#### Raw data ####

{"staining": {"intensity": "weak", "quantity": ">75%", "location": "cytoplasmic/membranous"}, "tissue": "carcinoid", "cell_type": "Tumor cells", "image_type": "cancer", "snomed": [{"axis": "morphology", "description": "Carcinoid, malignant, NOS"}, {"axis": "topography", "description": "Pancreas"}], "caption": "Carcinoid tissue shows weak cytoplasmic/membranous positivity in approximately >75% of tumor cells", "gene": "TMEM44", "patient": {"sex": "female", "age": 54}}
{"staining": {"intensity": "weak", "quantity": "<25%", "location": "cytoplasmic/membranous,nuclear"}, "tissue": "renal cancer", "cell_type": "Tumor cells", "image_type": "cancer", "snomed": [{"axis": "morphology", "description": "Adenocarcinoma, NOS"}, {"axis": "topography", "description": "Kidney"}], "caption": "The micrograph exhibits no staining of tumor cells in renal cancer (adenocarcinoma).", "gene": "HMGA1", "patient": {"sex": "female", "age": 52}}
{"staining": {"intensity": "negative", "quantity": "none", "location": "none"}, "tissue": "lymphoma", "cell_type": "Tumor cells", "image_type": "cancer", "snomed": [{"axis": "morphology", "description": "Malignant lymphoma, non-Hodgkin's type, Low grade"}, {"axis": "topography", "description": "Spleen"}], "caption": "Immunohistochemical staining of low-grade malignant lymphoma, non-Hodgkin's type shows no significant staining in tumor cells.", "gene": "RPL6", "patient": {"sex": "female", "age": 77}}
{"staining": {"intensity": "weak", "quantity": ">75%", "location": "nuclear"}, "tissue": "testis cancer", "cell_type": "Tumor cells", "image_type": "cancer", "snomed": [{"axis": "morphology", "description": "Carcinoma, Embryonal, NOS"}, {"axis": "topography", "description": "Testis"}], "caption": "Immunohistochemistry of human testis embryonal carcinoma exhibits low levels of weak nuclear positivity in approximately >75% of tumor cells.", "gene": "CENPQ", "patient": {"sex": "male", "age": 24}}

####

[Task statement] The data must be printed verbatim, line by line.

[Answer area]
{"staining": {"intensity": "weak", "quantity": ">75%", "location": "cytoplasmic/membranous"}, "tissue": "carcinoid", "cell_type": "Tumor cells", "image_type": "cancer", "snomed": [{"axis": "morphology", "description": "Carcinoid, malignant, NOS"}, {"axis": "topography", "description": "Pancreas"}], "caption": "Carcinoid tissue shows weak cytoplasmic/membranous positivity in approximately >75% of tumor cells", "gene": "TMEM44", "patient": {"sex": "female", "age": 54}}
{"staining": {"intensity": "weak", "quantity": "<25%", "location": "cytoplasmic/membranous,nuclear"}, "tissue": "renal cancer", "cell_type": "Tumor cells", "image_type": "cancer", "snomed": [{"axis": "morphology", "description": "Adenocarcinoma, NOS"}, {"axis": "topography", "description": "Kidney"}], "caption": "The micrograph exhibits no staining of tumor cells in renal cancer (adenocarcinoma).", "gene": "HMGA1", "patient": {"sex": "female", "age": 52}}
{"staining": {"intensity": "negative", "quantity": "none", "location": "none"}, "tissue": "lymphoma", "cell_type": "Tumor cells", "image_type": "cancer", "snomed": [{"axis": "morphology", "description": "Malignant lymphoma, non-Hodgkin's type, Low grade"}, {"axis": "topography", "description": "Spleen"}], "caption": "Immunohistochemical staining of low-grade malignant lymphoma, non-Hodgkin's type shows no significant staining in tumor cells.", "gene": "RPL6", "patient": {"sex": "female", "age": 77}}
{"staining": {"intensity": "weak", "quantity": ">75%", "location": "nuclear"}, "tissue": "testis cancer", "cell_type": "Tumor cells", "image_type": "cancer", "snomed": [{"axis": "morphology", "description": "Carcinoma, Embryonal, NOS"}, {"axis": "topography", "description": "Testis"}], "caption": "Immunohistochemistry of human testis embryonal carcinoma exhibits low levels of weak nuclear positivity in approximately >75% of tumor cells.", "gene": "CENPQ", "patient": {"sex": "male", "age": 24}}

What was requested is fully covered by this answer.